U.S. authorities announced charges this week against a 25-year-old Alabama man accused of hacking into the Securities and Exchange Commission’s X account. Prosecutors allege that Eric Council Jr. obtained personal information and false identification materials from a person who controlled the @SECGov account from unidentified co-conspirators. The council allegedly used the fake ID to carry out a SIM swapping attack, tricking AT&T retail store staff into giving it a new SIM card, which it eventually used to take control of the victim’s phone account. . The co-conspirators used that to gain access to the SEC’s X account, where they posted a false announcement about Bitcoin’s regulatory status, which was followed by a price jump of $1,000 per bitcoin. Council is charged with conspiracy to commit aggravated identity theft and access device fraud.
Supermarket chain Kroger has never widely used facial recognition technology in its stores and has no current plans to do so, a spokesperson told Fast Company this week. The company has faced a storm over its use of electronic shelf labels, concerns that ESLs could be used to impose price increases on popular items and fears that the devices could also be implemented with facial recognition. The company conducted a single-store facial recognition pilot of a technology called EDGE in 2019, but did not move forward with the service. US lawmakers, including Rashida TlaibElizabeth Warren and Robert Casey have publicly expressed concerns about Kroger’s use of ESL.

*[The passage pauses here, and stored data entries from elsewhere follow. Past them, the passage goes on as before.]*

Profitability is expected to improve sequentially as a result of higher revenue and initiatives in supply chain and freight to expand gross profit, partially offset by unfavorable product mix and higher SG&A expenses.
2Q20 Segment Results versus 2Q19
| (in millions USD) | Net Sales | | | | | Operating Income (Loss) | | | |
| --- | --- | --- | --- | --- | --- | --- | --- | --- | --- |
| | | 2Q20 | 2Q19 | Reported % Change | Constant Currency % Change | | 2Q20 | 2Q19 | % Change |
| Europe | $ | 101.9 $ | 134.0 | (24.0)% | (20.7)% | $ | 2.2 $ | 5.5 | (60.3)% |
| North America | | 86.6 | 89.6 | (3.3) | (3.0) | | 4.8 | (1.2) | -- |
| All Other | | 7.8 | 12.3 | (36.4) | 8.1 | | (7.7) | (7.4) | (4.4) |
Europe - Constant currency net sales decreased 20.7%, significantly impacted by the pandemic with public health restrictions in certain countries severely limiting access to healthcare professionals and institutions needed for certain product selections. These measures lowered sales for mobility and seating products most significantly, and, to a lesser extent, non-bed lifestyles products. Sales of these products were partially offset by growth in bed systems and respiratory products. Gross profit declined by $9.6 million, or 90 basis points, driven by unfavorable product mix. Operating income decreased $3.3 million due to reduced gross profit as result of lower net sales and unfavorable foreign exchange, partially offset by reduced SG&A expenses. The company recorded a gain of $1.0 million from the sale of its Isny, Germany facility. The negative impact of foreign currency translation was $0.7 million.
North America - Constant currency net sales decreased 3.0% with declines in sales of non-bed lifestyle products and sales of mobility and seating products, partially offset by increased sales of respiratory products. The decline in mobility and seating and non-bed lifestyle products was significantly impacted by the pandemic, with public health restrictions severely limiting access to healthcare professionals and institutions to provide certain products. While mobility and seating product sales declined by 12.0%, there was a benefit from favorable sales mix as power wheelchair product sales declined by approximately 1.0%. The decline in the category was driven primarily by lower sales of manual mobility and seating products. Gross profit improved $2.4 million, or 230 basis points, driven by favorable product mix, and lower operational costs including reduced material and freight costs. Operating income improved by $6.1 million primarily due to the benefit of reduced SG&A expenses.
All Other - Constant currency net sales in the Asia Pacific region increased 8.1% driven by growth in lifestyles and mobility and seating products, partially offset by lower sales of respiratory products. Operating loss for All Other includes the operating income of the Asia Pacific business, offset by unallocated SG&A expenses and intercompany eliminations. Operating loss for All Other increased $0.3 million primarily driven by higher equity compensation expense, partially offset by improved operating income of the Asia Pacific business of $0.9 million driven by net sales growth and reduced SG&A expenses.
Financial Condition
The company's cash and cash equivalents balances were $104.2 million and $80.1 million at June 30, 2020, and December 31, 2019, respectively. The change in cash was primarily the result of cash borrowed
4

Microsoft told customers that it failed to capture more than two weeks of security logs from certain cloud services in September, including Microsoft Entra, Sentinel, Defender for Cloud and Purview. News of the lost logs was first reported by Insider business information. The company said in the notice that “a bug in one of Microsoft’s internal monitoring agents resulted in some of the agents malfunctioning when uploading logging data to our internal logging platform.” The blank runs from September 2 to 19. A Microsoft executive confirmed to TechCrunch that the incident was caused by an “operational error within our internal monitoring agent.”
System activity logs are crucial for all types of operations and are particularly used for security investigations and monitoring, because they can expose breaches and malicious activity. After Russian hackers breached US government networks via SolarWinds software in 2020, many agencies were unable to detect activity on their Microsoft Azure cloud services because they were not paying for the level features. premium from Microsoft, so they did not have proper network activity logs. legislators They were outraged about the surcharge, and the Biden administration worked for more than two years to get Microsoft to do free registration services. The company finally announced the change in July 2023.